Betroffen ist auch die Gesundheit der Menschen. Im Bericht genannt werden gesundheitliche Auswirkungen, einschliesslich Krankheiten wie Malaria, Zika und Westnil-Fieber, die durch invasive gebietsfremde Mückenarten wie Aedes albopictus und Aedes aegyptii verbreitet werden. Invasive gebietsfremde Arten schädigen auch Lebensgrundlagen. Beispielsweise ist im Viktoriasee die Fischerei aufgrund des Rückgangs von Tilapia gesunken, als Ergebnis der Ausbreitung der Wassernuss (Pontederia crassipes). Sie ist die weltweit am häufigsten vorkommende invasive gebietsfremde Art.


Schutz der lokalen Biodiversität hoch auf der internationalen politischen Agenda

«Eine der wichtigsten Botschaften des Berichts ist, dass ehrgeizige Fortschritte bei der Bekämpfung invasiver gebietsfremder Arten möglich sind», sagte einer der Autoren. «Was wir brauchen, ist ein kontextspezifischer integrierter Ansatz, länderübergreifend und innerhalb der verschiedenen Sektoren, die an der Gewährleistung der Biosicherheit beteiligt sind, einschliesslich Handel und Transport, Gesundheit von Menschen und Pflanzen, wirtschaftliche Entwicklung und mehr.» Zu den im Bericht untersuchten Optionen gehören kohärente Strategien, aber auch Forschung zur Schliessung von Wissenslücken. Dabei nennen die Autoren mehr als 40 Bereiche, in denen Forschungsbedarf besteht.

«Die unmittelbare Dringlichkeit der invasiven gebietsfremden Arten, die der Natur und den Menschen grossen und wachsenden Schaden zufügen, macht diesen Bericht so wertvoll und zeitgemäss», wird Dr. Anne Larigauderie, die Exekutivsekretärin des IPBES, zitiert. «Die Regierungen der Welt haben sich im Dezember letzten Jahres im Rahmen des neuen Kunming-Montreal Global Biodiversity Framework darauf geeinigt, die Einführung und Ansiedlung prioritärer invasiver gebietsfremder Arten bis 2030, um mindestens 50 Prozent zu reduzieren. Dies ist eine wichtige, aber auch sehr ehrgeizige Verpflichtung. Der IPBES-Bericht über invasive gebietsfremde Arten liefert die Beweise, Instrumente und Optionen, die dazu beitragen, dass diese Verpflichtung besser erfüllt werden kann.»
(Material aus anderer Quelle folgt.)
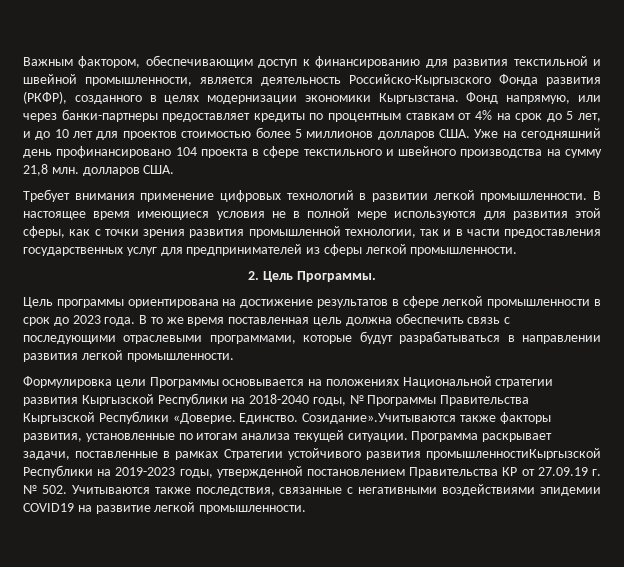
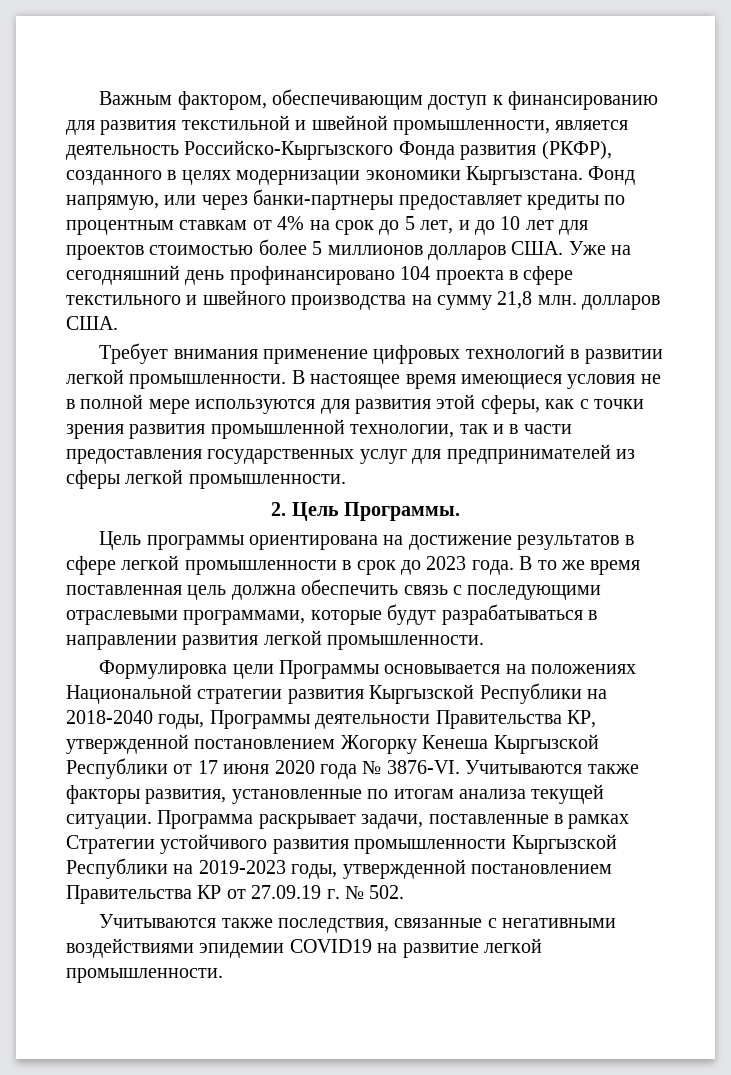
[349,395,530,406] [23,411,457,424] № Программы Правительства Кыргызской Республики «Доверие. Единство. Созидание».Учитываются -> [209,710,596,729] [66,734,599,754] [66,758,583,779] Программы деятельности Правительства КР, утвержденной постановлением Жогорку Кенеша Кыргызской Республики от 17 июня 2020 года № 3876-VI. Учитываются
[425,448,601,460] промышленностиКыргызской -> [354,834,617,854] промышленности Кыргызской
(67, 489) none -> (405, 892) //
An Themen wie Biodiversität oder Artenvielfalt kommt niemand mehr vorbei. Zu wichtig ist die Thematik und zu verknüpft mit anderen Megatrends wie Klimawandel, Konnektivität, Urbanisierung oder Ökologie. Die Sensibilisierung und Wachsamkeit jedes Einzelnen von uns ist genauso wichtig wie die effektive Bekämpfung schadenverursachender Organismen. Denn letztendlich kann trotz der globalen Berichte ein effektives Eindämmen nur lokal passieren – «glokales» Engagement eben.